ARTH 314 Contemporary Art
This course addresses a period of artistic production from the late 1960s to the present. It showcases key artists and artistic movements within a broad historical framework, highlighting major issues and important debates. Some of the themes discussed in the course include the changing nature of artistic practice in recent decades; the intersection of the body in contemporary art with issues of gender, sexuality, ethnicity and race; the role of art in public spaces; the rise of new media; the place of art within galleries, museums and other art-world institutions; the global nature of contemporary art; and art as an agent of protest and social change. Assigned readings include a variety of art historical analyses, artist interviews and writings, essays by art critics and other writers with backgrounds in such areas as philosophy, gender studies and critical race theory. Prerequisite: 102 or permission of the instructor.

Spring 2024

ARTH 204 American Art
This course begins with the earliest depictions of indigenous people by European explorers and expands to consider how artists responded to the colonization and domestication of North American land. It considers how tensions around slavery in nineteenth-century American imagery played out differently across audience, medium and context and how slaves resisted narratives of white dominance and oppression.
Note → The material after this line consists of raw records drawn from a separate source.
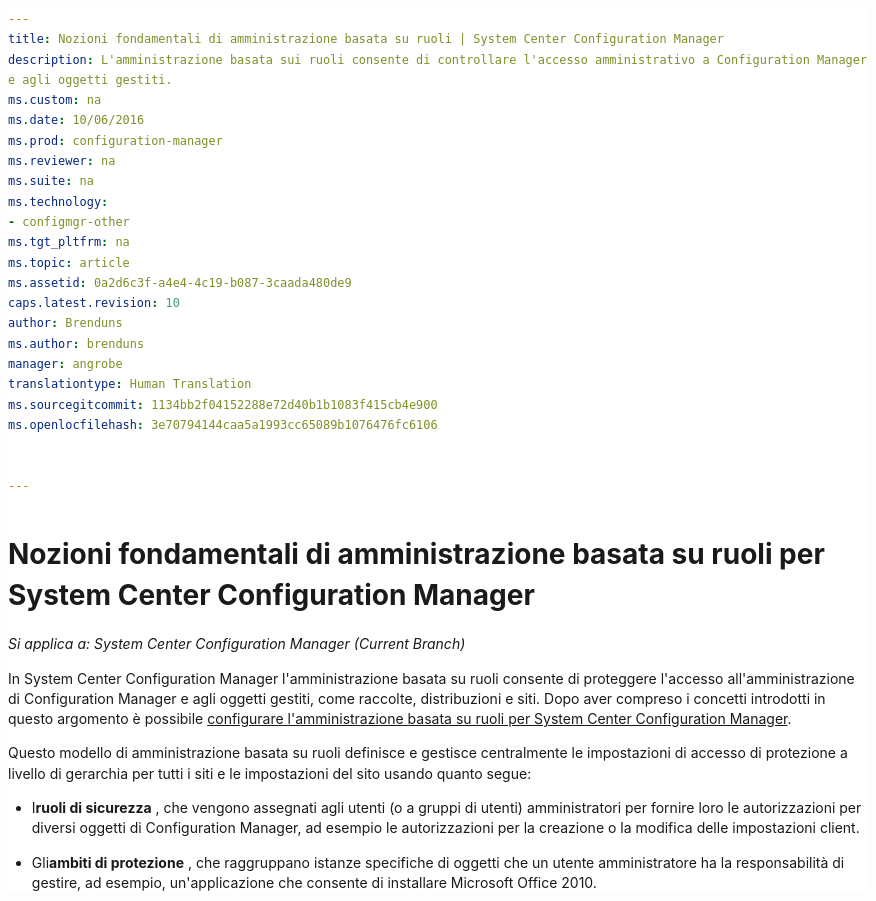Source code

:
 ```yaml
---
title: Nozioni fondamentali di amministrazione basata su ruoli | System Center Configuration Manager
description: L'amministrazione basata sui ruoli consente di controllare l'accesso amministrativo a Configuration Manager e agli oggetti gestiti.
ms.custom: na
ms.date: 10/06/2016
ms.prod: configuration-manager
ms.reviewer: na
ms.suite: na
ms.technology:
- configmgr-other
ms.tgt_pltfrm: na
ms.topic: article
ms.assetid: 0a2d6c3f-a4e4-4c19-b087-3caada480de9
caps.latest.revision: 10
author: Brenduns
ms.author: brenduns
manager: angrobe
translationtype: Human Translation
ms.sourcegitcommit: 1134bb2f04152288e72d40b1b1083f415cb4e900
ms.openlocfilehash: 3e70794144caa5a1993cc65089b1076476fc6106


---
```

# <a name="fundamentals-of-role-based-administration-for-system-center-configuration-manager"></a>Nozioni fondamentali di amministrazione basata su ruoli per System Center Configuration Manager

*Si applica a: System Center Configuration Manager (Current Branch)*

In System Center Configuration Manager l'amministrazione basata su ruoli consente di proteggere l'accesso all'amministrazione di Configuration Manager e agli oggetti gestiti, come raccolte, distribuzioni e siti.   Dopo aver compreso i concetti introdotti in questo argomento è possibile [configurare l'amministrazione basata su ruoli per System Center Configuration Manager](../../core/servers/deploy/configure/configure-role-based-administration.md).  

 Questo modello di amministrazione basata su ruoli definisce e gestisce centralmente le impostazioni di accesso di protezione a livello di gerarchia per tutti i siti e le impostazioni del sito usando quanto segue:  

-   I**ruoli di sicurezza** , che vengono assegnati agli utenti (o a gruppi di utenti) amministratori per fornire loro le autorizzazioni per diversi oggetti di Configuration Manager, ad esempio le autorizzazioni per la creazione o la modifica delle impostazioni client.  

-   Gli**ambiti di protezione** , che raggruppano istanze specifiche di oggetti che un utente amministratore ha la responsabilità di gestire, ad esempio, un'applicazione che consente di installare Microsoft Office 2010.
It also examines the impact of urbanization, immigration and the rise of consumer culture on the content and circulation of art, concluding with the social dislocation of the 1930s Depression and the onset of WW2. Students can expect to leave the course with a more complex understanding of American identity and cultural politics, while also developing crucial skills in critical reading, writing and visual analysis across a range of artifacts and media. Prerequisite: 101 or 102, AMST majors, or permission of the instructor.

ARTH 313 Modern Art
This course surveys key artistic movements and styles in a period of roughly one hundred years, beginning with Realism in the 1840s France and ending with Abstract Express-ionism in 1950s America. Much of the course focuses on painting, though discussions of architecture, design, sculpture and photography also play an important role. We begin with the question of what modernism is: When did it begin? What makes a work of art "modern"? How is modernism different from what preceded it? Students learn to recognize, understand and discuss the defining features of modernism in its major manifestations, while also developing an understanding of themes such as the role of African art in modernism, the changing dynamics between the fine arts and popular culture, the role of technology as an influence on art, and the place of particular critics, galleries, and museums in shaping the discourses of modernism. Individual research projects give students the chance to explore a specific artist, style or theme in depth, while a field trip to National Gallery of Art and the Hirshhorn Museum in Washington D.C. provide an opportunity to see significant works of modern art firsthand. Assigned reading incorporate both secondary sources as well as artist's manifestos and aesthetic philosophies as primary source text. Prerequisite: 102 or permission of the instructor.